L'Assemblée nationale a rejeté deux motions de censure déposées par la gauche hors PS et par le RN, permettant l'adoption définitive du budget de l'État pour 2026. Le Premier ministre Sébastien Lecornu s'est félicité de ce compromis parlementaire, obtenu après trois mois de débats et l'usage du 49.3. Le texte, qui cible un déficit de 5 %, devra encore passer devant le Conseil constitutionnel.
Le lundi 2 février 2026, l'Assemblée nationale a mis fin à un marathon parlementaire de trois mois en rejetant deux motions de censure contre le gouvernement de Sébastien Lecornu. La première, déposée par la gauche hors Parti socialiste (PS), a recueilli 260 voix pour, loin des 289 requises. La seconde, du Rassemblement national (RN) et alliés, n'a obtenu que 135 suffrages. Ces rejets ont validé l'adoption du projet de loi de finances pour 2026, malgré trois recours à l'article 49.3 pour forcer son passage, en dépit d'une promesse initiale de s'en abstenir.
Sébastien Lecornu, Premier ministre, a salué sur X : « La France a enfin un budget », un texte « résultat d’un compromis parlementaire, intégrant des amendements de tous les groupes ». Il a souligné qu'il « contient la dépense publique » et « n’augmente pas les impôts pour les ménages et les entreprises », tout en assumant « des choix clairs et des priorités essentielles ». Le gouvernement saisira le Conseil constitutionnel pour vérifier sa conformité.
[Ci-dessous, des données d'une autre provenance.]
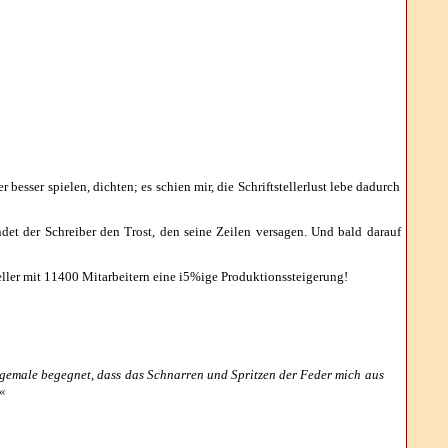
r besser spielen, dichten; es schien mir, die Schriftstellerlust lebe dadurch
det der Schreiber den Trost, den seine Zeilen versagen. Und bald darauf
eller mit 11400 Mitarbeitern eine i5%ige Produktionssteigerung!
inigemale begegnet, dass das Schnarren und Spritzen der Feder mich aus
«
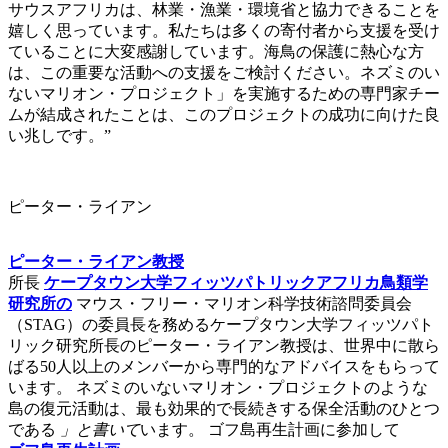
サウスアフリカは、林業・漁業・環境省と協力できることを
嬉しく思っています。私たちは多くの寄付者から支援を受け
ていることに大変感謝しています。海鳥の保護に熱心な方
は、この重要な活動への支援をご検討ください。ネズミのい
ないマリオン・プロジェクト」を実施するための専門家チー
ムが結成されたことは、このプロジェクトの成功に向けた良
い兆しです。”
ピーター・ライアン
ピーター・ライアン教授
所長
ケープタウン大学フィッツパトリックアフリカ鳥類学
研究所の
マウス・フリー・マリオン科学技術諮問委員会
（STAG）の委員長を務めるケープタウン大学フィッツパト
リック研究所長のピーター・ライアン教授は、世界中に散ら
ばる50人以上のメンバーから専門的なアドバイスをもらって
います。 ネズミのいないマリオン・プロジェクトのような
島の復元活動は、最も効果的で長続きする保全活動のひとつ
である
」と書いて
います。 ゴフ島再生計画に参加して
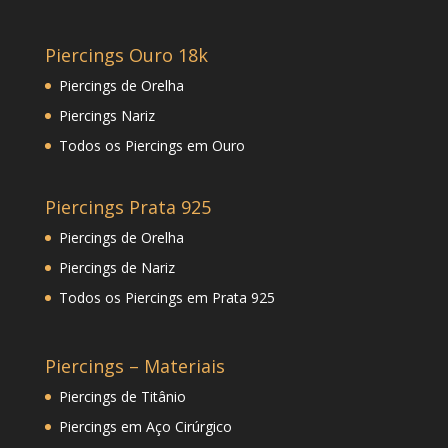
Piercings Ouro 18k
Piercings de Orelha
Piercings Nariz
Todos os Piercings em Ouro
Piercings Prata 925
Piercings de Orelha
Piercings de Nariz
Todos os Piercings em Prata 925
Piercings – Materiais
Piercings de Titânio
Piercings em Aço Cirúrgico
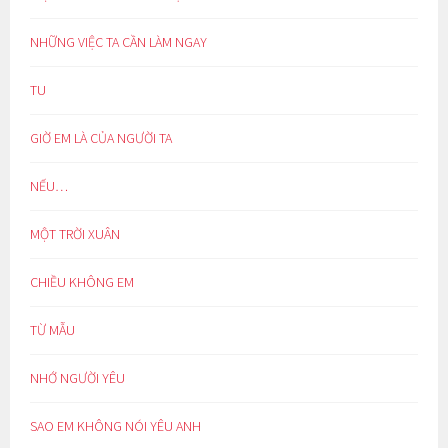
NHỮNG VIỆC TA CẦN LÀM NGAY
TU
GIỜ EM LÀ CỦA NGƯỜI TA
NẾU…
MỘT TRỜI XUÂN
CHIỀU KHÔNG EM
TỪ MẪU
NHỚ NGƯỜI YÊU
SAO EM KHÔNG NÓI YÊU ANH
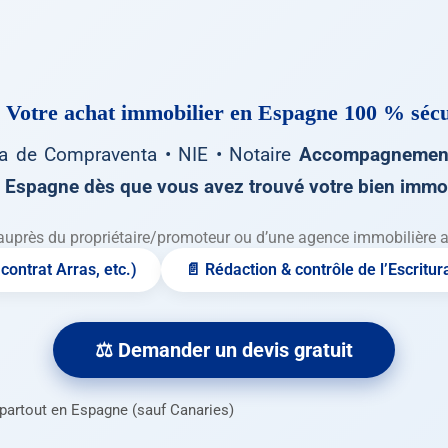
 Votre achat immobilier en Espagne
100 % sécu
ca de Compraventa • NIE • Notaire
Accompagnement
Espagne dès que vous avez trouvé votre bien immob
auprès du propriétaire/promoteur ou d’une agence immobilière ava
contrat Arras, etc.)
📄 Rédaction & contrôle de l’Escritur
⚖️ Demander un devis gratuit
n partout en Espagne (sauf Canaries)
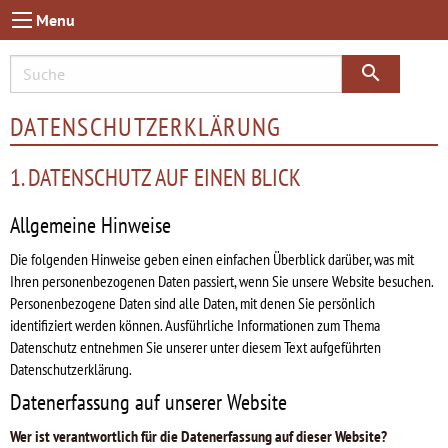
Menu
search
DATENSCHUTZERKLÄRUNG
1. DATENSCHUTZ AUF EINEN BLICK
Allgemeine Hinweise
Die folgenden Hinweise geben einen einfachen Überblick darüber, was mit
Ihren personenbezogenen Daten passiert, wenn Sie unsere Website besuchen.
Personenbezogene Daten sind alle Daten, mit denen Sie persönlich
identifiziert werden können. Ausführliche Informationen zum Thema
Datenschutz entnehmen Sie unserer unter diesem Text aufgeführten
Datenschutzerklärung.
Datenerfassung auf unserer Website
Wer ist verantwortlich für die Datenerfassung auf dieser Website?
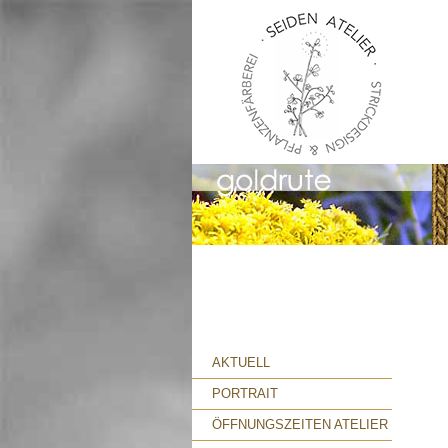
AKTUELL
PORTRAIT
ÖFFNUNGSZEITEN ATELIER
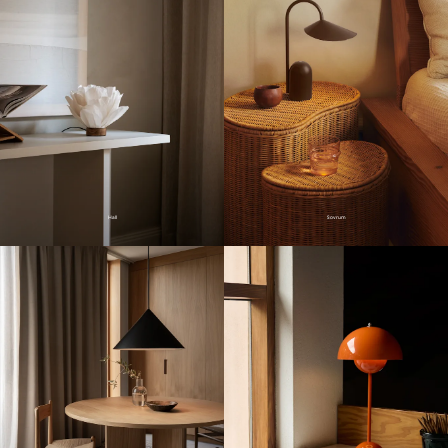
Hall
Sovrum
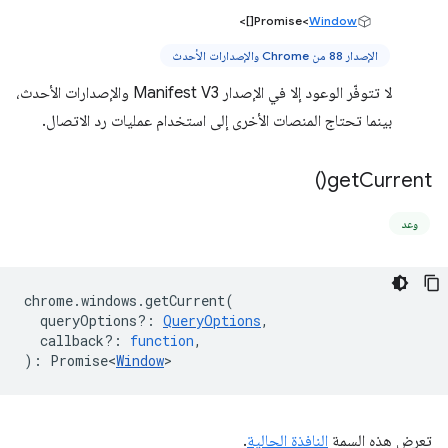
[]>
Promise<
Window
الإصدار 88 من Chrome والإصدارات الأحدث
لا تتوفّر الوعود إلا في الإصدار Manifest V3 والإصدارات الأحدث،
بينما تحتاج المنصات الأخرى إلى استخدام عمليات رد الاتصال.
)
get
Current(
وعد
chrome
.
windows
.
getCurrent
(
queryOptions?
:
QueryOptions
,
callback?
:
function
,
)
:
Promise<
Window
>
تعرض هذه السمة
النافذة الحالية
.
La ministre des Comptes publics, Amélie de Montchalin, a défendu le budget comme « utile aux Français dès aujourd’hui », sans lien avec la présidentielle de 2027.
Les oppositions ont critiqué le texte. Jordan Bardella, président du RN, l'a qualifié de « budget qui dégouline d’impôts », augmentant les prélèvements de près de 30 milliards d'euros et taxant les entreprises. Mathilde Panot, cheffe des Insoumis, a dénoncé la fin de l'alliance avec le PS, voyant dans ce vote un soutien au gouvernement Macron. Clémence Guetté (LFI) a regretté l'échec à bloquer ce « budget Hollande-Lecornu », avec des « milliards de coupes budgétaires » via une alliance PS-Macronie.
La présidente de l'Assemblée, Yaël Braun-Pivet, a évité de parler de victoire : « Le Parlement a doté le pays d’un budget qui assure la stabilité », grâce à des efforts de compromis. Le budget prévoit un déficit à 5 % du PIB, une prolongation de la contribution différentielle sur les hauts revenus, des taxes sur les petits colis et les pourboires, ainsi qu'une hausse des dépenses publiques par rapport à 2025, notamment sociales et locales. Malgré des économies annoncées, des analystes comme Moody’s prévoient un déficit autour de 5,2 %. Ce compromis avec le PS a permis d'éviter une censure, mais laisse des tensions pour les municipales de mars.